Interviewed at Albemarle, Murphy said life in prison has been tough, especially when other inmates find out he's a convicted sex offender.

"I don't make it a secret. I don't have secrets," he said. He's had death threats, he said, but never been physically attacked.

He is now in a geriatric program, which means that he lives and works around other inmates who are 55 and older. They play games and do some arts and crafts. He reads a lot of military-history books and Tom Clancy novels in his spare time.

He has begun to think about how he will resume his life if he wins parole. He's engaged to a woman named Rose Mary Engel, whom he met in 1993 while she was visiting a family member at the prison.

Engel said she and her first husband, David "Tiny" Engel, believed that Murphy was innocent from the first time they talked. David Engel began to write Murphy letters, believing they could help by being his friend. When David Engel died in 2005, Rose Mary Engel continued writing to Murphy. A deeper friendship developed, then love.

"I never expected it," Engel said.

She said she knows that if Murphy is paroled, he will be a registered sex offender, but the thought doesn't bother her because she believes in his innocence. She already has June 6 as a wedding date if he is paroled, because both of their parents were married on that date. And she hopes for them to live at her home near Asheboro.
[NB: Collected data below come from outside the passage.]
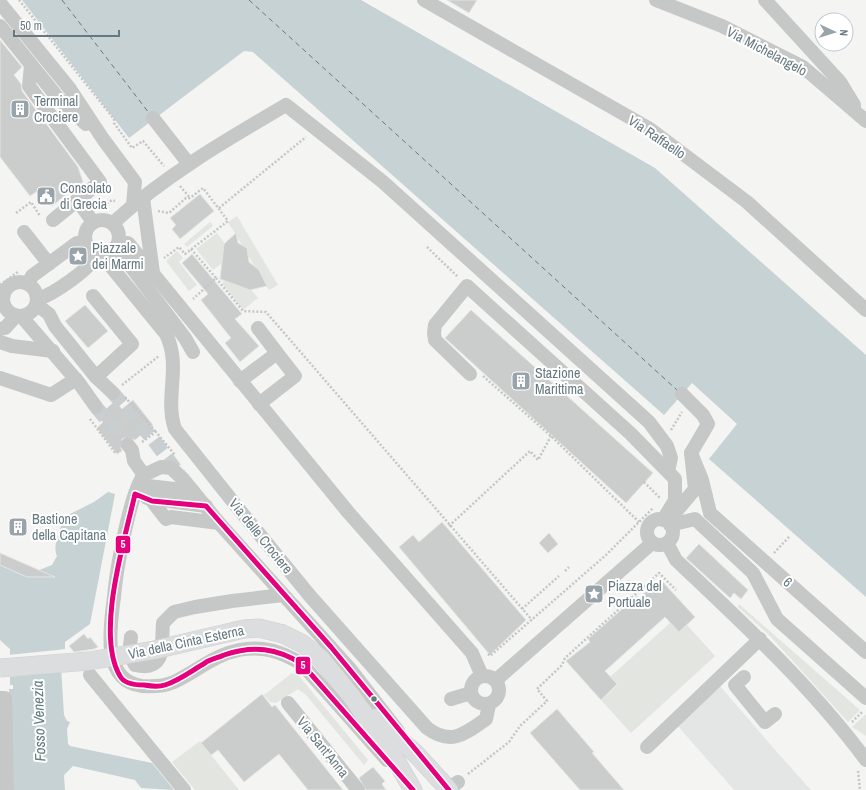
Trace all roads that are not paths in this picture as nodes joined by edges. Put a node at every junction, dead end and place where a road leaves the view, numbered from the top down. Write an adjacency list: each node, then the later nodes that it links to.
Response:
1 (424, 0): 26 (street, Via Raffaello)
2 (656, 0): 8 (street, Via Michelangelo)
3 (765, 0): 8 (street)
4 (0, 2): 9 (street)
5 (0, 26): 6 (street)
6 (31, 65): 9 (street); 11 (street)
7 (153, 118): 10 (street)
8 (863, 118)
9 (103, 139): 12 (street)
10 (189, 164): 12 (street); 45 (street)
11 (77, 200): 13 (street); 14 (street)
12 (138, 201): 15 (street); 21 (street)
13 (53, 220)
14 (93, 222): 15 (street); 17 (street)
15 (113, 223): 18 (street)
16 (24, 232): 20 (street)
17 (85, 242): 19 (street); 20 (street)
18 (117, 245): 19 (street); 21 (street); 32 (street)
19 (101, 254): 24 (street); 69 (street, Via delle Crociere)
20 (49, 264): 22 (street)
21 (153, 273): 38 (street)
22 (28, 284): 24 (street); 25 (street)
23 (93, 296): 35 (street)
24 (37, 302): 27 (street); 35 (street)
25 (2, 305): 27 (street)
26 (866, 310)
27 (19, 317): 29 (street); 31 (street)
28 (258, 328): 33 (street)
29 (0, 329)
30 (0, 342): 31 (street)
31 (53, 352): 37 (street)
32 (193, 352)
33 (277, 352): 38 (street); 41 (street)
34 (470, 374): 45 (street)
35 (96, 377): 39 (street)
36 (0, 378): 37 (street)
37 (76, 379): 42 (street)
38 (240, 381): 41 (street)
39 (118, 394)
40 (682, 394): 44 (street)
41 (259, 404): 60 (street)
42 (96, 407)
43 (128, 445): 46 (street)
44 (691, 453): 50 (street); 57 (street, 6)
45 (668, 471): 50 (street)
46 (139, 485): 47 (street); 47 (street, Via della Cinta Esterna); 48 (street); 75 (street, Via della Cinta Esterna)
47 (193, 491): 49 (street, Via della Cinta Esterna)
48 (152, 500): 49 (street); 51 (street)
49 (206, 506): 51 (street, Via della Cinta Esterna)
50 (667, 522): 52 (street); 53 (street); 66 (street)
51 (219, 523): 54 (street, Via della Cinta Esterna)
52 (652, 543): 53 (street); 62 (street)
53 (667, 543): 56 (street)
54 (283, 595): 55 (street); 72 (street, Via della Cinta Esterna)
55 (131, 637)
56 (760, 639): 71 (street); 73 (street)
57 (866, 652)
58 (0, 668): 64 (main road, Via della Cinta Esterna, bridge)
59 (90, 675): 77 (street)
60 (482, 676): 62 (street); 63 (street)
61 (744, 678): 70 (street)
62 (496, 680): 69 (street)
63 (470, 693): 67 (street); 69 (street)
64 (352, 697): 72 (main road, Via della Cinta Esterna); 75 (main road, Via della Cinta Esterna)
65 (3, 698): 76 (street)
66 (866, 698)
67 (451, 699)
68 (288, 703): 78 (street, Via Sant'Anna)
69 (489, 704)
70 (775, 714)
71 (647, 747)
72 (416, 754): 74 (main road, Via della Cinta Esterna)
73 (866, 760)
74 (451, 787)
75 (412, 788)
76 (7, 790)
77 (184, 790)
78 (358, 790)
It was Engel who, after developing the friendship with Murphy, eventually got in touch with both of his daughters. She used e-mail to keep everyone in the family up to date.

Engel met Julie when she visited her father for the first time in prison in the fall of 2007.

It was an emotional reunion, Larry Murphy said.

"It was easy to recognize her," he said. "She was scared coming in."

They both cried. Julie and Torrie, who also have resumed their relationship and are closer, visit their father every few months, as well as keep in touch with each other.

Murphy said he has forgiven Julie but hasn't made peace with all that has happened.

"You can't change the past. You just have to live with it," Murphy said. "The anger will probably go to spading up a garden."